Taxing "everyone equally" in the sense that you propose would be deeply unfair to the poor and average people.

You said 10% of taxpayers, who produced 21.4% of the income, paid two third of the income taxes. If they paid 21.4% of the income taxes - the same proportion as their income - it would mean that the remaining 90% would have to pay the 78.6% of the taxes instead of the 33.5% they pay now. I really don't think that more than doubling income taxes for the 90% of the population would be a wise choice, especially since it's the "poorest" (well, least rich) 90%!
 

Axiomatic Unicorn

First Post
PenguinKing said:
Wrap your head around this:

1) The government builds roads.

2) A large trucking company uses the roads more than, say, a guy who designs websites out of his basement.

3) Therefore, the trucking company should pay a larger share of road maintenance than the website designer.

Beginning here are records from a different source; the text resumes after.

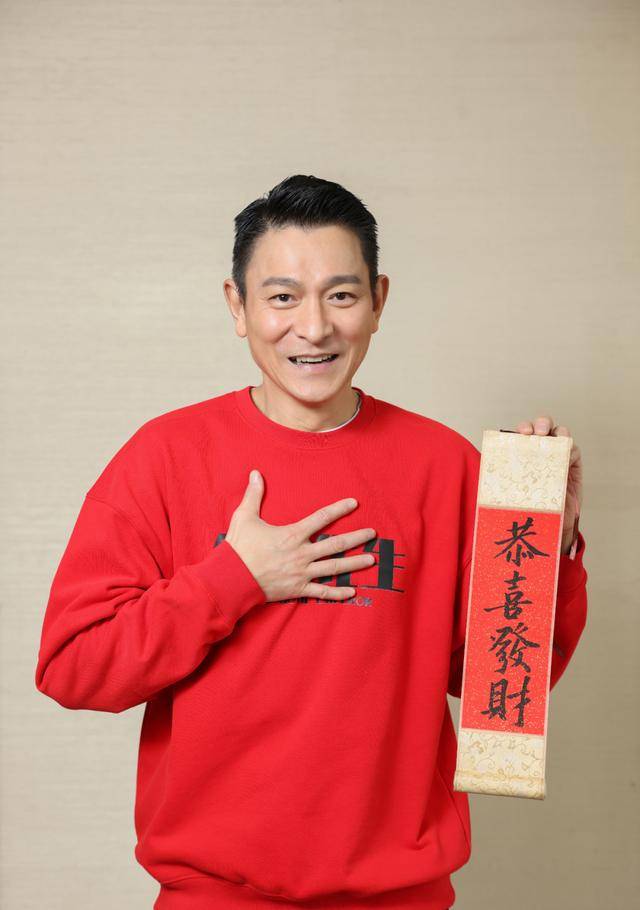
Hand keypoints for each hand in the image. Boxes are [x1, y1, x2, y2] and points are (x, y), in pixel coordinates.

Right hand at [224, 470, 377, 602]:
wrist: (231, 579)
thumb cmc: (238, 547)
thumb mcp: (244, 517)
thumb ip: (254, 495)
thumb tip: (255, 473)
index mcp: (292, 535)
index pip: (321, 518)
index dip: (339, 509)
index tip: (354, 503)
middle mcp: (301, 554)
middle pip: (336, 545)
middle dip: (356, 538)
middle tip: (373, 535)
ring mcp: (301, 573)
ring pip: (334, 568)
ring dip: (354, 564)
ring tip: (371, 560)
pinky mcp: (298, 589)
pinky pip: (322, 592)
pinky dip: (338, 592)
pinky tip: (352, 591)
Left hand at [514, 415, 582, 554]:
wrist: (553, 524)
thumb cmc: (531, 506)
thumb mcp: (515, 494)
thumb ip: (507, 482)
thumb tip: (489, 475)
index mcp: (523, 452)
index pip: (522, 434)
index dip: (522, 429)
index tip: (520, 433)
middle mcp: (540, 450)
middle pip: (542, 427)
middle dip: (541, 424)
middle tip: (538, 432)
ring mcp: (558, 454)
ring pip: (559, 433)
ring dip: (558, 432)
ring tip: (555, 438)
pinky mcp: (573, 462)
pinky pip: (574, 450)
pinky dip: (570, 451)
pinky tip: (566, 457)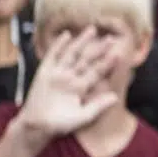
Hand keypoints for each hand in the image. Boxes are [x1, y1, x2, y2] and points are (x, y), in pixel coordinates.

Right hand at [16, 28, 118, 144]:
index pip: (97, 72)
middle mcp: (71, 78)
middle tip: (110, 38)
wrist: (38, 126)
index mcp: (82, 87)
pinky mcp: (45, 73)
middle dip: (98, 49)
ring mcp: (58, 74)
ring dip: (81, 42)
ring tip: (92, 30)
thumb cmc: (60, 124)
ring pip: (72, 54)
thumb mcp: (83, 116)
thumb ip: (98, 106)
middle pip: (87, 59)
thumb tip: (116, 97)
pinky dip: (59, 46)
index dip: (107, 63)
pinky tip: (67, 35)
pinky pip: (53, 56)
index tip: (119, 53)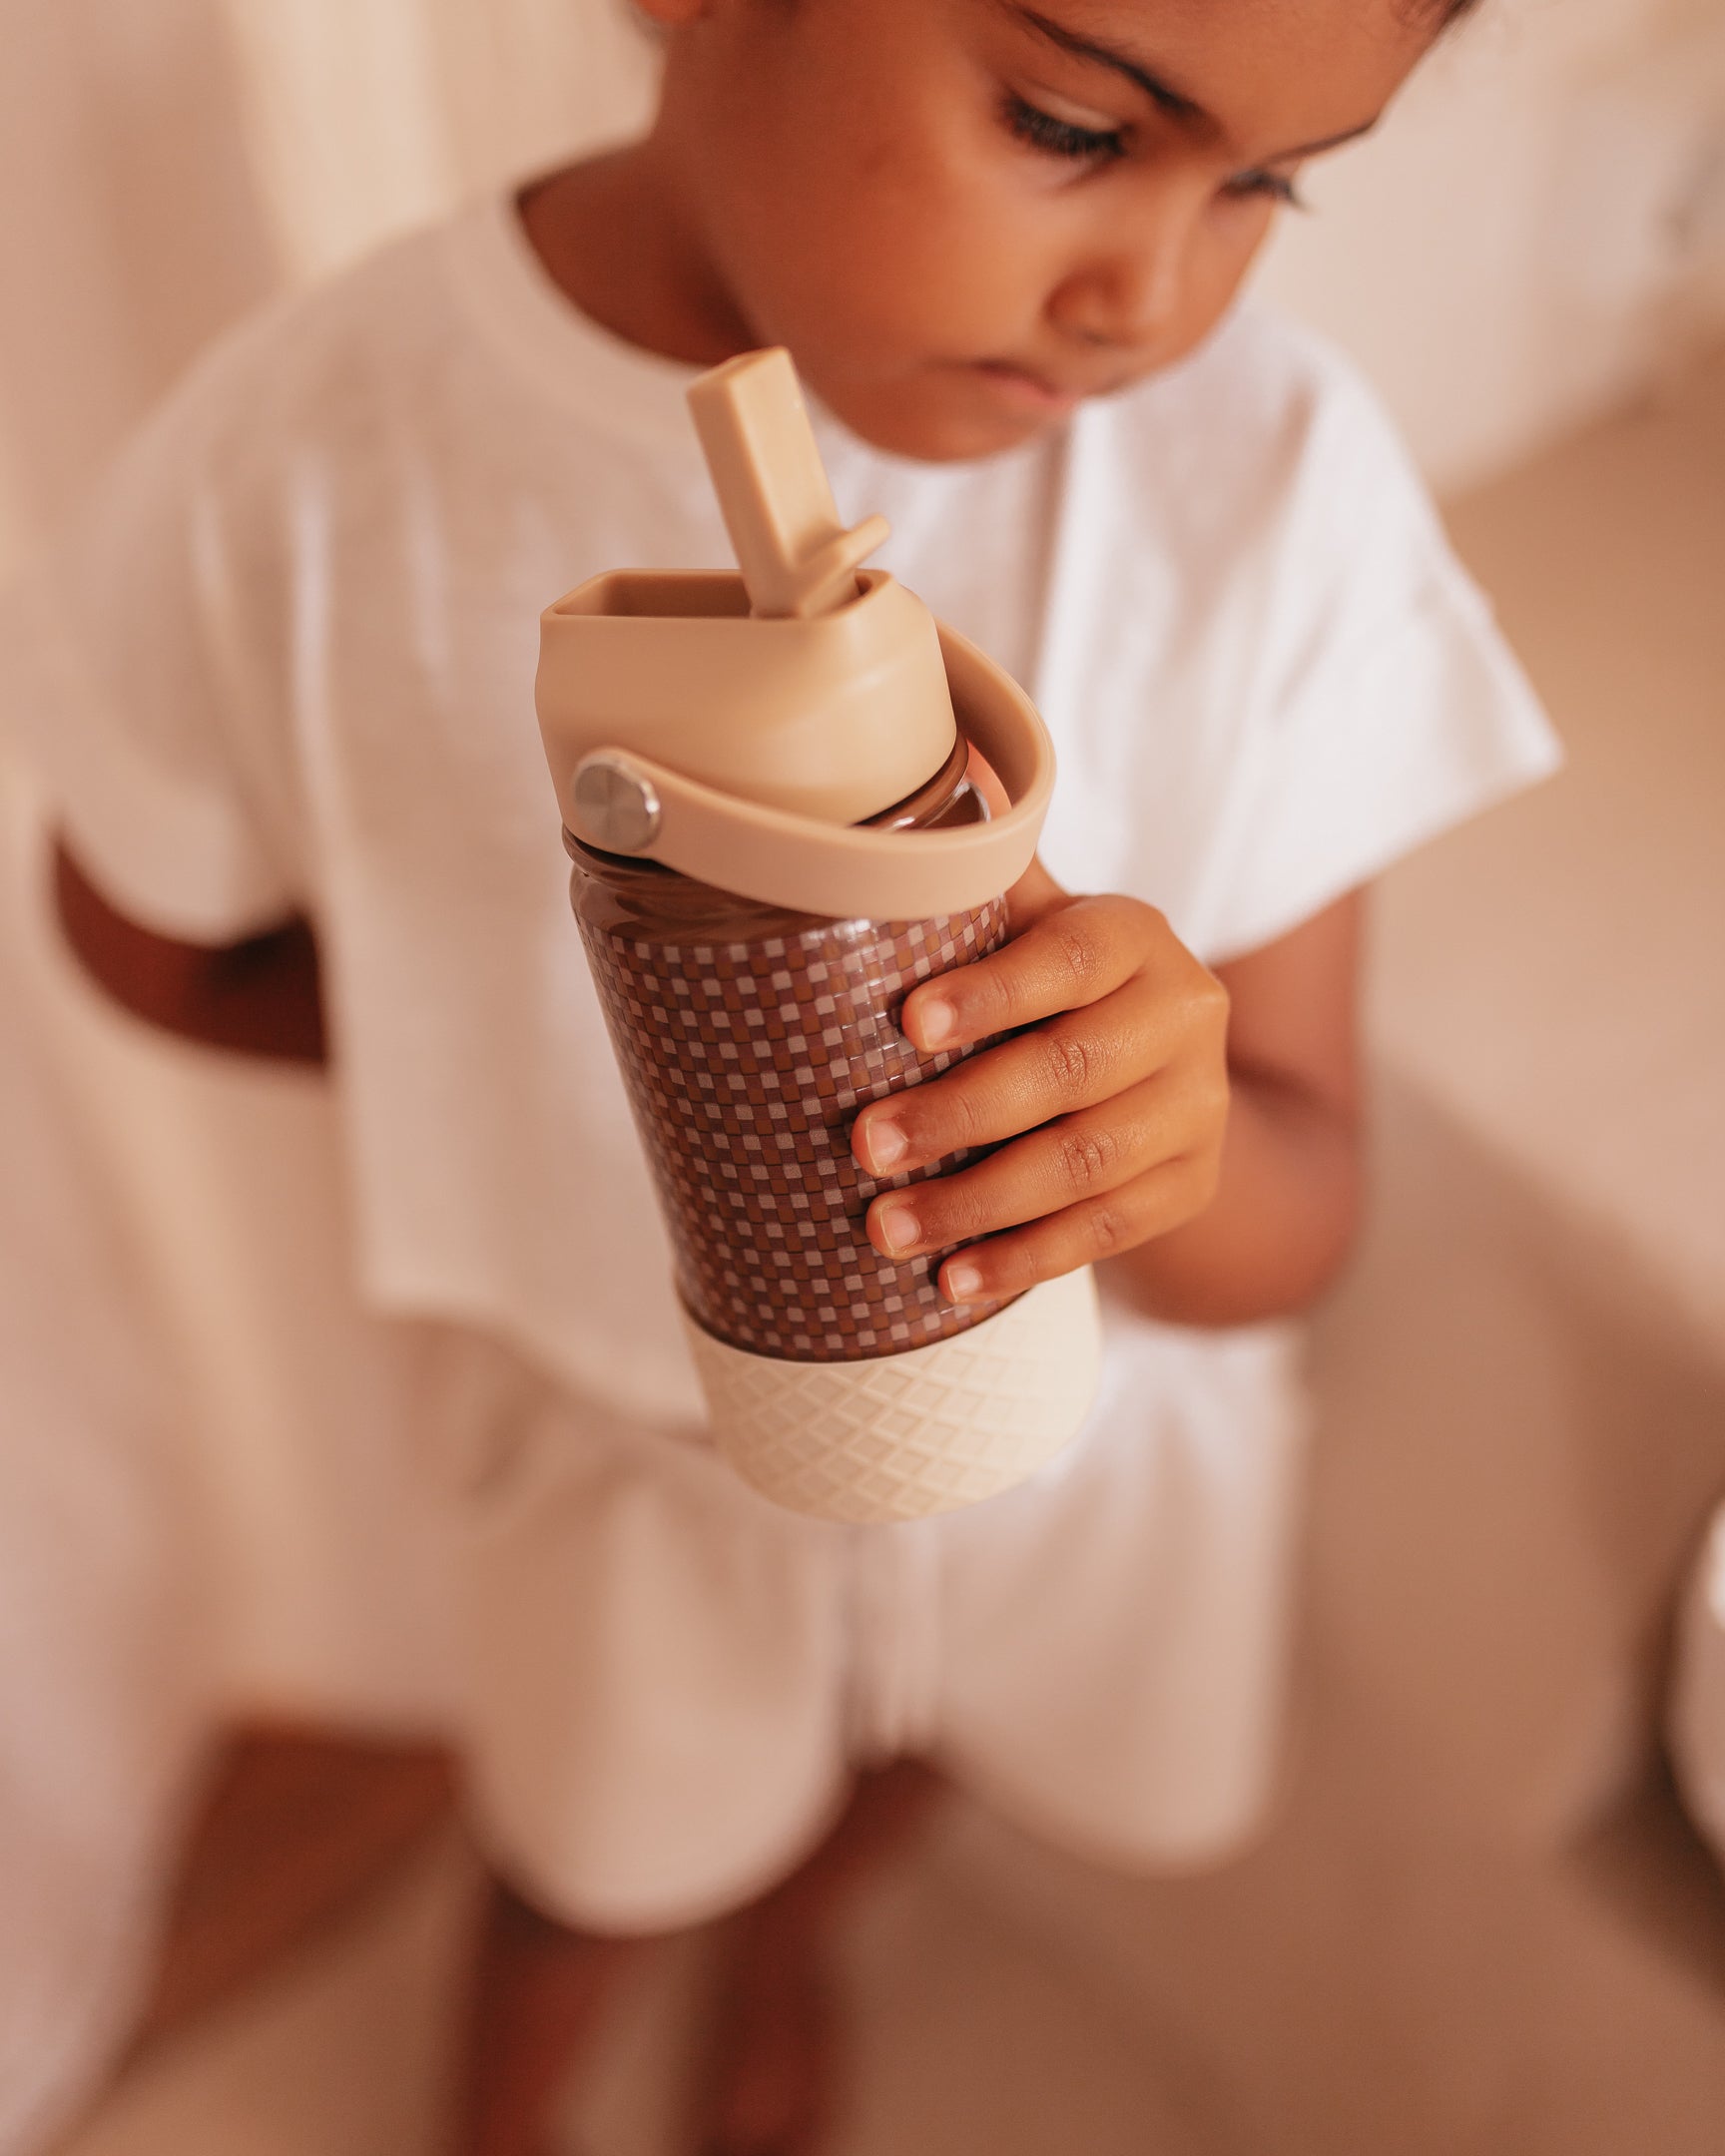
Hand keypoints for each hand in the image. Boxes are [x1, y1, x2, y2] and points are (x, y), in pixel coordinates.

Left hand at [850, 860, 1230, 1305]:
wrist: (1173, 1072)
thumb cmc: (1063, 984)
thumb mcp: (1041, 920)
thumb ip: (986, 869)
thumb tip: (935, 757)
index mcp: (1139, 939)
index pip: (1071, 960)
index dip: (993, 993)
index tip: (907, 1024)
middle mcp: (1188, 1017)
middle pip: (1071, 1073)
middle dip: (958, 1114)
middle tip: (865, 1146)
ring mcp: (1198, 1110)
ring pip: (1085, 1164)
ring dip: (977, 1203)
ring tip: (885, 1228)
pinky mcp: (1190, 1187)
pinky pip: (1107, 1233)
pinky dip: (1025, 1259)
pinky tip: (952, 1281)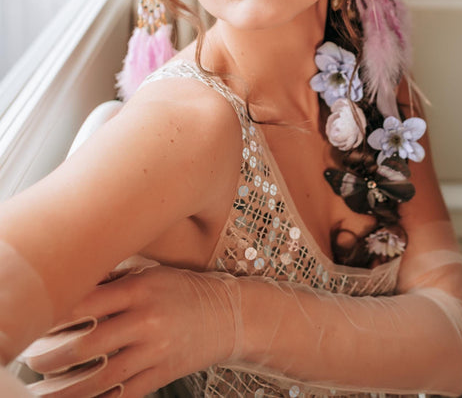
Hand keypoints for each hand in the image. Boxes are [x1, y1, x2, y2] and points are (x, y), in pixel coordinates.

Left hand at [23, 263, 236, 397]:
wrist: (230, 314)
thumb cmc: (185, 289)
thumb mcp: (152, 274)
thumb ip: (114, 279)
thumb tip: (73, 284)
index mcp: (140, 288)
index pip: (87, 302)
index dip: (55, 316)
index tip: (37, 322)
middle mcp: (146, 319)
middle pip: (87, 344)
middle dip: (53, 358)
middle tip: (34, 361)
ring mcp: (155, 351)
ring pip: (100, 378)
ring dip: (66, 389)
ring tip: (44, 391)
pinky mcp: (163, 374)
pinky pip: (124, 395)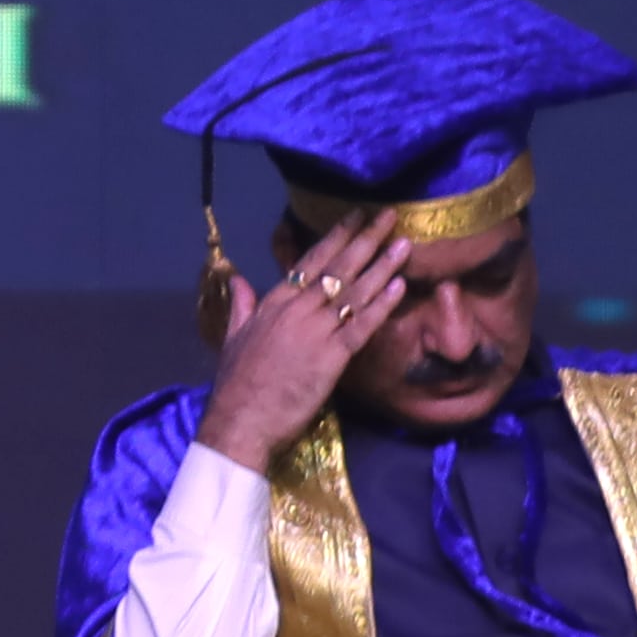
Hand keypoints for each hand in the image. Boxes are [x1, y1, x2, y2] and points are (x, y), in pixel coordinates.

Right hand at [197, 207, 412, 470]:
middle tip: (390, 216)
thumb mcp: (233, 337)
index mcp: (272, 302)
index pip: (310, 261)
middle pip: (337, 269)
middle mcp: (296, 310)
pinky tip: (399, 287)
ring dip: (382, 266)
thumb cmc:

What part of that do you not understand? The point is that high producers generally make use of the infrastructure the government provides more often and represent a larger wear on that infrastructure than low producers; so why should everyone pay equally if they're not getting the same use out of it?

- Sir Bob.

And the large trucking company pays much higher amounts of gasoline and tag taxes, which go for paying for the roads. User fees such as this for tangible consumption are completely appropriate. A web designer who produces more than the trucker still must pay more taxes.